Stitches in Time

A mother’s miracles with needle and thread

By Kate Goodrich

When I was very small, my mother worked small miracles in cloth and wool. Tiny clothes, too small for me, she fashioned for my doll. The very sweetest, my favorite by far, was a pale yellow sweater, with each of its little pearly buttons in the shape of a bunny. These treasures just appeared: I never saw the knitting and purling, the cutting and stitching, the post-bedtime hours and all the love that went into creations such as that lump of yellow wool no bigger than her hand.

Much later, I tried my own hand at knitting under her guidance. But my “scarf” came to a desultory halt at 6 inches in length, the needles jammed into immobility by the intensity of my efforts. I never took up needles again but marveled as off the ends of hers spun such intricate patterns as the curved heel of an argyle sock.

No project was too small — or too large — for this seamstress extraordinaire. She did not hesitate to tackle reupholstering a couch or fashioning a set of lined floor-to-ceiling drapes for our dining room. To most every piece of clothing she made for us, she set her unique signature — a creative trim or appliqué or fringe plucked out by deft hands.

But there is one creation of hers, indelible in my memory, that also carries a great burden of guilt. On a Saturday expedition to an old fabric emporium in a run-down section of Philadelphia — where normally we would never have ventured without my father — my mother patiently endured my rejection of one bolt of cloth after another as she roamed the store’s dusty, claustrophobic aisles hoping that her next suggestion would prove to be The One. The ivory brocade we finally selected was so lovely that I almost wished I were getting married instead of merely singing in the high school chorale affair.

Having resurrected five yards of the stuff from its dusty sepulchre, my mother proceeded to construct a wonder that Cinderella’s fairy godmother would have envied: The shimmering ivory brocade was slowly transformed into a floor-length sleeveless gown with a wide, rose-colored moiré sash. My pleasure and anticipation grew each time I stood for another fitting and stroked the gown’s folds, feeling like that glass-shod princess. And like the fairytale heroine, I wore my lovely dress only once. It grieves me to say that a case of nerves during the evening’s big performance caused me to sweat profusely. The dress was stained beyond repair.
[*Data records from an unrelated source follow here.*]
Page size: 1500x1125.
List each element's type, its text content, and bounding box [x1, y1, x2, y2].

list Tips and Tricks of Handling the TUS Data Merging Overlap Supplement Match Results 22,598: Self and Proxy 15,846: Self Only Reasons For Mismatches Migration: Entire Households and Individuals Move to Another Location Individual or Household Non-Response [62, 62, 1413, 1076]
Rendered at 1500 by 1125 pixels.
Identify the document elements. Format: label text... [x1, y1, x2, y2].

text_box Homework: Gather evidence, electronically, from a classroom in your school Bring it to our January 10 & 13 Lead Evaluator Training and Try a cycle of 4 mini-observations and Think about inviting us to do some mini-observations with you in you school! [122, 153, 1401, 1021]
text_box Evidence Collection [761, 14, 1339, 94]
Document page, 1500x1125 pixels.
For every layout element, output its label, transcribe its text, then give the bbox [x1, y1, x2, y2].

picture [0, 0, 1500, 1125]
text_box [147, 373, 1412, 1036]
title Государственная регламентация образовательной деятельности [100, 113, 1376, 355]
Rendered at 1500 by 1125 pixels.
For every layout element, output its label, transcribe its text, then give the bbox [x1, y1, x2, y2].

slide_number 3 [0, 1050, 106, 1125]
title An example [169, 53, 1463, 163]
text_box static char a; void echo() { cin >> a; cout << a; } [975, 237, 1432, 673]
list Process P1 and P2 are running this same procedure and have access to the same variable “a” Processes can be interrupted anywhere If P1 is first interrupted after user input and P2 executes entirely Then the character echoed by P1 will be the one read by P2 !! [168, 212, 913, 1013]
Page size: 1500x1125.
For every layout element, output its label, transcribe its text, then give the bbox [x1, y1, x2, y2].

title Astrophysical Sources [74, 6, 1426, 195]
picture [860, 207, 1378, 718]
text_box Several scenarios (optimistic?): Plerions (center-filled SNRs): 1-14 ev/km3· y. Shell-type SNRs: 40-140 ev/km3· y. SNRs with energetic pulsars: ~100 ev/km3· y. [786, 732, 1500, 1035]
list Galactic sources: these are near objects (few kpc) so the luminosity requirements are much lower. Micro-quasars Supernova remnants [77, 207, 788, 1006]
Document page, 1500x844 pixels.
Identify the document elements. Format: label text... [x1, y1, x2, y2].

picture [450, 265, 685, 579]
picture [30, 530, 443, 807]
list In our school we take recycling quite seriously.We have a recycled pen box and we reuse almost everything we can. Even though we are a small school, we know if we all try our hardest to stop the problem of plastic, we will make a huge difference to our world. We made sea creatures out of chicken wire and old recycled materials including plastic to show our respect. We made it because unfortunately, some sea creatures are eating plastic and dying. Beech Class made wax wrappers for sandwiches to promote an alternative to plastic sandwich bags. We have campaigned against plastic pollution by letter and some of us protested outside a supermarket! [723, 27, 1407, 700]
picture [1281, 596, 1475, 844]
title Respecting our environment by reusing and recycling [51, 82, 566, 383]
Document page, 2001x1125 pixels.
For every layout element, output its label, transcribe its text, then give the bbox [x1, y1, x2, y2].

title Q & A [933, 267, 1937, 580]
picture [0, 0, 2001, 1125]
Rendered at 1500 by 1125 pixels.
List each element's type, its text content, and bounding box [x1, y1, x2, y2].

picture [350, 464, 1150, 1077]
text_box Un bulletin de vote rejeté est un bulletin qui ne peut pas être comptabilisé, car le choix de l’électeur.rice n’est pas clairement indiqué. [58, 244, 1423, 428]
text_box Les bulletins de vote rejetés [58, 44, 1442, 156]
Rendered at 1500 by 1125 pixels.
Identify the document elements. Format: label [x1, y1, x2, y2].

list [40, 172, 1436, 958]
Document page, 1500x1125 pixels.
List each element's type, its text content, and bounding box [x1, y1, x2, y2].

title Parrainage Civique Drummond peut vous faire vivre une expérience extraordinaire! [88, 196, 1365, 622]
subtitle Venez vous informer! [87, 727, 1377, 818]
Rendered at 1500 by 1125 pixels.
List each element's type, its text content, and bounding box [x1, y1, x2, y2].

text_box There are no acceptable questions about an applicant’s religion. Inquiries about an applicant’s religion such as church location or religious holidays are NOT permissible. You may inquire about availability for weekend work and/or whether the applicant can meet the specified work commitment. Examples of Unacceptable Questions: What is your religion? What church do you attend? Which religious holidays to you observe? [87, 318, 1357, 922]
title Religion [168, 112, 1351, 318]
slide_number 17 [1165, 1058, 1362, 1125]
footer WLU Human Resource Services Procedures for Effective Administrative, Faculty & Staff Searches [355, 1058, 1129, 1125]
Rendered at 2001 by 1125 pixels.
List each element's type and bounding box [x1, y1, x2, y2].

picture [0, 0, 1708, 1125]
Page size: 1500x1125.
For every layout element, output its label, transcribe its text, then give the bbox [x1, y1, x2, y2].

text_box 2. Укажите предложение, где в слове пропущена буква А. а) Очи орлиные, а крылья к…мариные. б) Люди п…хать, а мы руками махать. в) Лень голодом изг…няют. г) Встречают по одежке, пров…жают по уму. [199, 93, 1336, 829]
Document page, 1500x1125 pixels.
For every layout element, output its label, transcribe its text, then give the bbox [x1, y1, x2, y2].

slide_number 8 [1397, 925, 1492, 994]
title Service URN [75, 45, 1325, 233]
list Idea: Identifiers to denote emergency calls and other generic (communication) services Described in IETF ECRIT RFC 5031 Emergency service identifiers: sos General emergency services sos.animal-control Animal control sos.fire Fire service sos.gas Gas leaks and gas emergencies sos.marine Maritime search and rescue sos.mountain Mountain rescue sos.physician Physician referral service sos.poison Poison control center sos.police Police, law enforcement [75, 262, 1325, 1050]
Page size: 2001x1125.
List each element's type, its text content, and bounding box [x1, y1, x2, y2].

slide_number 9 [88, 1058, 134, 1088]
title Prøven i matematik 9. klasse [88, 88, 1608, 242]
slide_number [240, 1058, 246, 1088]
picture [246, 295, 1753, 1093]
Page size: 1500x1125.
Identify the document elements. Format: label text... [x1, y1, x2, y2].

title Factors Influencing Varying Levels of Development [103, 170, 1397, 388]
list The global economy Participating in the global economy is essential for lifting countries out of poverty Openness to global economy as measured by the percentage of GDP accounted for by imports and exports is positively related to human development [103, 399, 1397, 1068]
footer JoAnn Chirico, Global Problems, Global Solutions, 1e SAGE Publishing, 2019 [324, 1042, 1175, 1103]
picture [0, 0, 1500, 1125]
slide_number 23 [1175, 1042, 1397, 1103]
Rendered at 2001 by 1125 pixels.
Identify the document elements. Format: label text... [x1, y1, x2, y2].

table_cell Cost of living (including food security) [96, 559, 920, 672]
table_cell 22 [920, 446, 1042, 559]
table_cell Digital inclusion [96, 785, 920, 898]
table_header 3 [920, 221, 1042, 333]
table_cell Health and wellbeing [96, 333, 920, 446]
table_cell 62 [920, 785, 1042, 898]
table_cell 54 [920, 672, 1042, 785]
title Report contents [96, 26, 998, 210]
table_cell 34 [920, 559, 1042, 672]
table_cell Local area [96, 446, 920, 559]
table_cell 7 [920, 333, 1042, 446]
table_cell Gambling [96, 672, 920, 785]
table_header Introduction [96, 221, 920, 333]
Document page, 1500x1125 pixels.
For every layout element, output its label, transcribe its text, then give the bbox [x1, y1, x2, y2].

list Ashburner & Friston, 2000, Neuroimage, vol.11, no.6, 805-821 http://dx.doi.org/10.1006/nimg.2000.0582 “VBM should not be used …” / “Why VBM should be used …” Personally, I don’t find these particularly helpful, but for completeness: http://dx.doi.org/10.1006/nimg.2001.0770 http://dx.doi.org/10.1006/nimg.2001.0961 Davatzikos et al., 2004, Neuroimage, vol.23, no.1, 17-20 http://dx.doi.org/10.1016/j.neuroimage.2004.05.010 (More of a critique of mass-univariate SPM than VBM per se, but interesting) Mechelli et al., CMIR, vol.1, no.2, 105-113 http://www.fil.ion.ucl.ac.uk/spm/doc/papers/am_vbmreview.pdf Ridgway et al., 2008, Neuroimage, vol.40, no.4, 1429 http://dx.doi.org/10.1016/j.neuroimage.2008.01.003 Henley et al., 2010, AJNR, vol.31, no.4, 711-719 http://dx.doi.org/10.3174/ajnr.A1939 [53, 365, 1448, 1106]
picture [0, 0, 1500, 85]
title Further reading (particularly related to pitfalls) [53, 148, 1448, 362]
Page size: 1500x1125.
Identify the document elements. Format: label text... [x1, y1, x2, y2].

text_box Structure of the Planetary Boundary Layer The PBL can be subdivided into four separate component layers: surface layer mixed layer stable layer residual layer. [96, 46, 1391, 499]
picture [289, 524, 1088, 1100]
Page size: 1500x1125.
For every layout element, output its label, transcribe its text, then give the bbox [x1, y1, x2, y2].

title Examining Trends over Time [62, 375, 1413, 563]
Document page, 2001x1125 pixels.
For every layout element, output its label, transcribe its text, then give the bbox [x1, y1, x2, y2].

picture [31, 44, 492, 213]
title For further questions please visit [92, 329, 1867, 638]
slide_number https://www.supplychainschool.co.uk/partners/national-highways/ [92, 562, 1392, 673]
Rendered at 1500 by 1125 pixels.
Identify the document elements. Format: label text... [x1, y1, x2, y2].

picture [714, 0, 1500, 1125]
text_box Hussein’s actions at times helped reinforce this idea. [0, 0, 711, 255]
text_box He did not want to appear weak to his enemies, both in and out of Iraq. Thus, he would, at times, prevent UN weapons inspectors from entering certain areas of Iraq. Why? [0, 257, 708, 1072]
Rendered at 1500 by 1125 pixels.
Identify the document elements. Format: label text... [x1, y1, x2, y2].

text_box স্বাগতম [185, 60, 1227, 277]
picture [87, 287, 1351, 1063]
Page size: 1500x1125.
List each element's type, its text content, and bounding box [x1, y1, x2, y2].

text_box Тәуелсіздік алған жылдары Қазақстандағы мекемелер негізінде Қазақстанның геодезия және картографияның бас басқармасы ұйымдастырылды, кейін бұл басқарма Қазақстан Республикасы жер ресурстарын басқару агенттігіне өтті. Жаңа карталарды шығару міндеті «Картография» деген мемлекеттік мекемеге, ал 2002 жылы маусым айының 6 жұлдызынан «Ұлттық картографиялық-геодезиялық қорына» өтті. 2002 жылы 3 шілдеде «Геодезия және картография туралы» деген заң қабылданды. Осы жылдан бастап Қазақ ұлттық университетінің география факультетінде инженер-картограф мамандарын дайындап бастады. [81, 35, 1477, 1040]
I didn’t know then that, over a lifetime, “favorite” clothes flow in and out of a woman’s closet like money in the bank: I figured this would be my favorite dress forever. I thought only with guilt and deep regret of the dozens of hours and zillions of stitches my mother had invested to make — what? Make a dress? Not really.

Like the new drapes and the transformed couch — and the yellow sweater with bunny buttons — the dress, as an object of beauty, was ephemeral. But as an act of love, it is permanent. For my mother’s only desire was to make her eldest daughter happy and, for one special evening at least, to feel very beautiful and grown up.

So, thanks Mom. I haven’t forgotten. Never will.  OH

After living and working in Boston for more than 40 years, Kate Goodrich retired to Wilmington in 2013 to be near the beach, where she can be found most seasons in a chair engrossed in a good book.